Diet Keto

3 Hal yang Menjadi Pertanda Bahwa Diet Keto Sukses

Pada umumnya, pertanda keberhasilan diet itu berat badan turun. Tetapi, pada orang-orang yang menjalani diet ketogenik atau yang lebih populer disebut diet keto, tenda keberhasilan dietnya bisa bermacam-macam, dan terkesan unik dari diet lainnya. Diet keto adalah pola makan rendah karbohidrat tinggi lemak yang dapat menaikkan kadar keton di dalam darah. Keton sendiri adalah asam yang dibuat ketika tubuh menggunakan lemak sebagai sumber energi.

Di masa awal menjalani diet keto, Anda mungkin akan merasa lemas. Hal ini dikarenakan tubuh mengalami masa transisi dari biasanya membakar karbohidrat jadi membakar lemak untuk energi.

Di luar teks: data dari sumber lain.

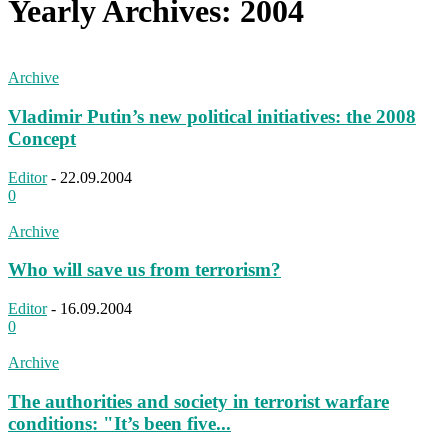
Yearly Archives: 2004
Archive
Vladimir Putin’s new political initiatives: the 2008
Concept
Editor
-
22.09.2004
0
Archive
Who will save us from terrorism?
Editor
-
16.09.2004
0
Archive
The authorities and society in terrorist warfare
conditions: "It’s been five...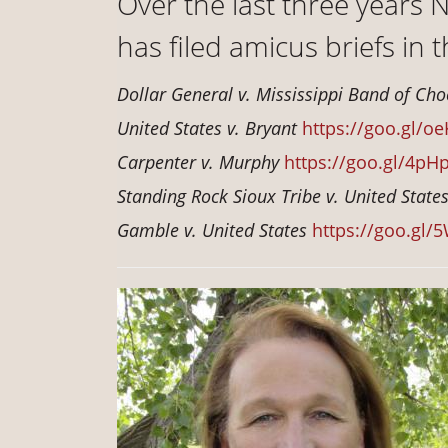
Over the last three years
has filed amicus briefs in 
Dollar General v. Mississippi Band of Ch
United States v. Bryant
https://goo.gl/oe
Carpenter v. Murphy
https://goo.gl/4pH
Standing Rock Sioux Tribe v. United State
Gamble v. United States
https://goo.gl/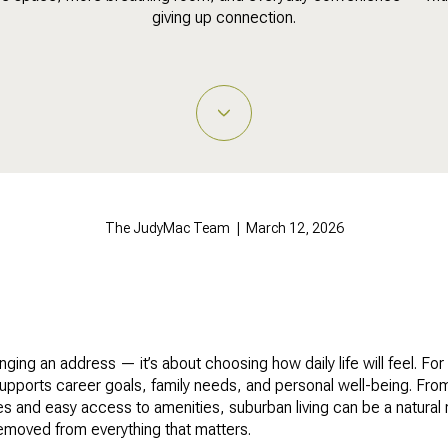
giving up connection.
The JudyMac Team | March 12, 2026
ging an address — it’s about choosing how daily life will feel. Fo
t supports career goals, family needs, and personal well-being. Fr
es and easy access to amenities, suburban living can be a natural
emoved from everything that matters.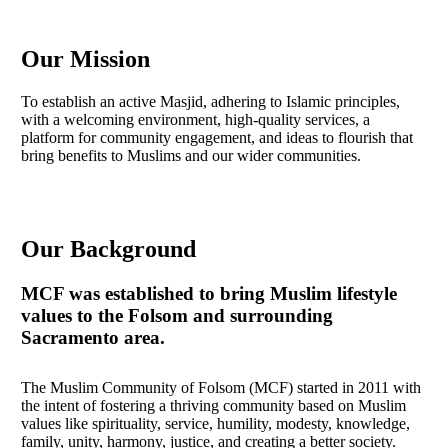
Skip
to
main
Our Mission
content
To establish an active Masjid, adhering to Islamic principles,
with a welcoming environment, high-quality services, a
platform for community engagement, and ideas to flourish that
bring benefits to Muslims and our wider communities.
Our Background
MCF was established to bring Muslim lifestyle
values to the Folsom and surrounding
Sacramento area.
The Muslim Community of Folsom (MCF) started in 2011 with
the intent of fostering a thriving community based on Muslim
values like spirituality, service, humility, modesty, knowledge,
family, unity, harmony, justice, and creating a better society.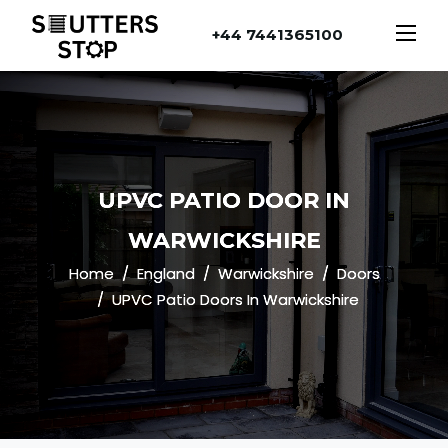
+44 7441365100
UPVC PATIO DOOR IN
WARWICKSHIRE
Home
England
Warwickshire
Doors
UPVC Patio Doors In Warwickshire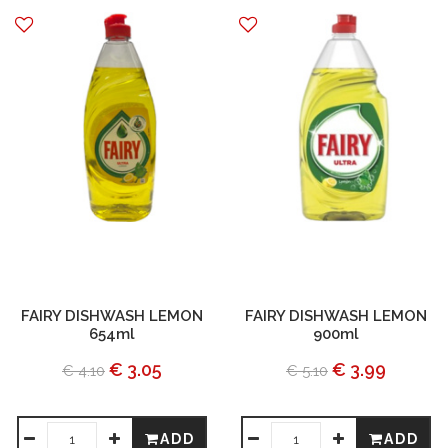
FAIRY DISHWASH LEMON
FAIRY DISHWASH LEMON
654ml
900ml
€ 3.05
€ 3.99
€ 4.10
€ 5.10
ADD
ADD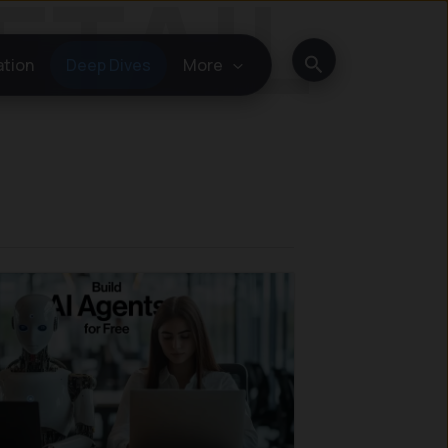
Search
ation
Deep Dives
More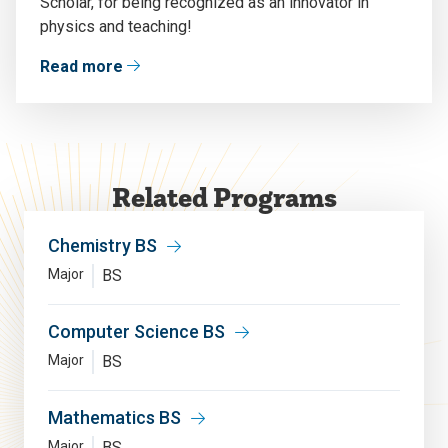
Scholar
,
for being recognized as
an
innovator
in
physics
and teaching
!
Read more
Related Programs
Chemistry BS
Major
BS
Computer Science BS
Major
BS
Mathematics BS
Major
BS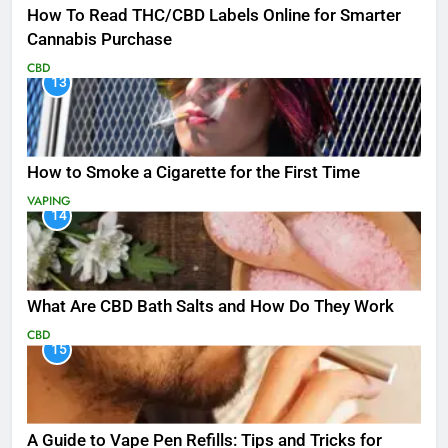
How To Read THC/CBD Labels Online for Smarter
Cannabis Purchase
CBD
13
How to Smoke a Cigarette for the First Time
VAPING
14
What Are CBD Bath Salts and How Do They Work
CBD
15
A Guide to Vape Pen Refills: Tips and Tricks for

Saat tubuh sudah mulai memasuki fase ketosis alias terbiasa menghasilkan keton, ia akan menunjukan gejala. Berikut beberapa tandanya:

  1. Bau mulut

Saat tubuh sudah mencapai ketosis, jangan heran jika mulut menjadi bau. Hal in merupakan efek samping yang lumrah terjadi karena meningkatnya kadar keton dalam tubuh salah satunya dengan ditandai pelepasan aseton lewat mulut.

  • Urine yang lebih pesing

Selain yang keluar dari mulut, aseton juga keluar dari tubuh melalui urin. Tanda yang akan muncul, pipis Anda akan berbau lebih pesing dari biasanya.

  • Meningkatkan konsentrasi dan energi

Setelah Anda merasa lemas selama beberapa hari, Anda akan kembali berenergi ketika sudah berada pada fase ketosis. Keton sendiri sudah terbukti bisa meningkatkan fungsi otak.

Selain ketiga pertanda di atas, gejala lain yang menandakan diet keto Anda sudah berhasil adalah:

  • Berat badan turun: seperti diet pada umumnya, diet keto juga efektif menurunkan berat badan
  • Nafsu makan berkurang: saat asupan protein dan sayur bertambah, Anda akan berangsur kehilangan selera untuk makan makanan lain
  • Meningkatkan kadar keton dalam darah: indikator ini hanya bisa diukur dengan alat khusus.

Walaupun demikian, perlu Anda catat bahwa terlalu tingginya kadar keton dapat menjadi racun bagi tubuh atau disebut juga ketosiadosis. Hal ini lah yang menyebabkan Anda sebaiknya berkonsultasi dengan dokter sebelum dan selama menjalani diet keto, apalagi jika Anda menderita diabetes tipe 1.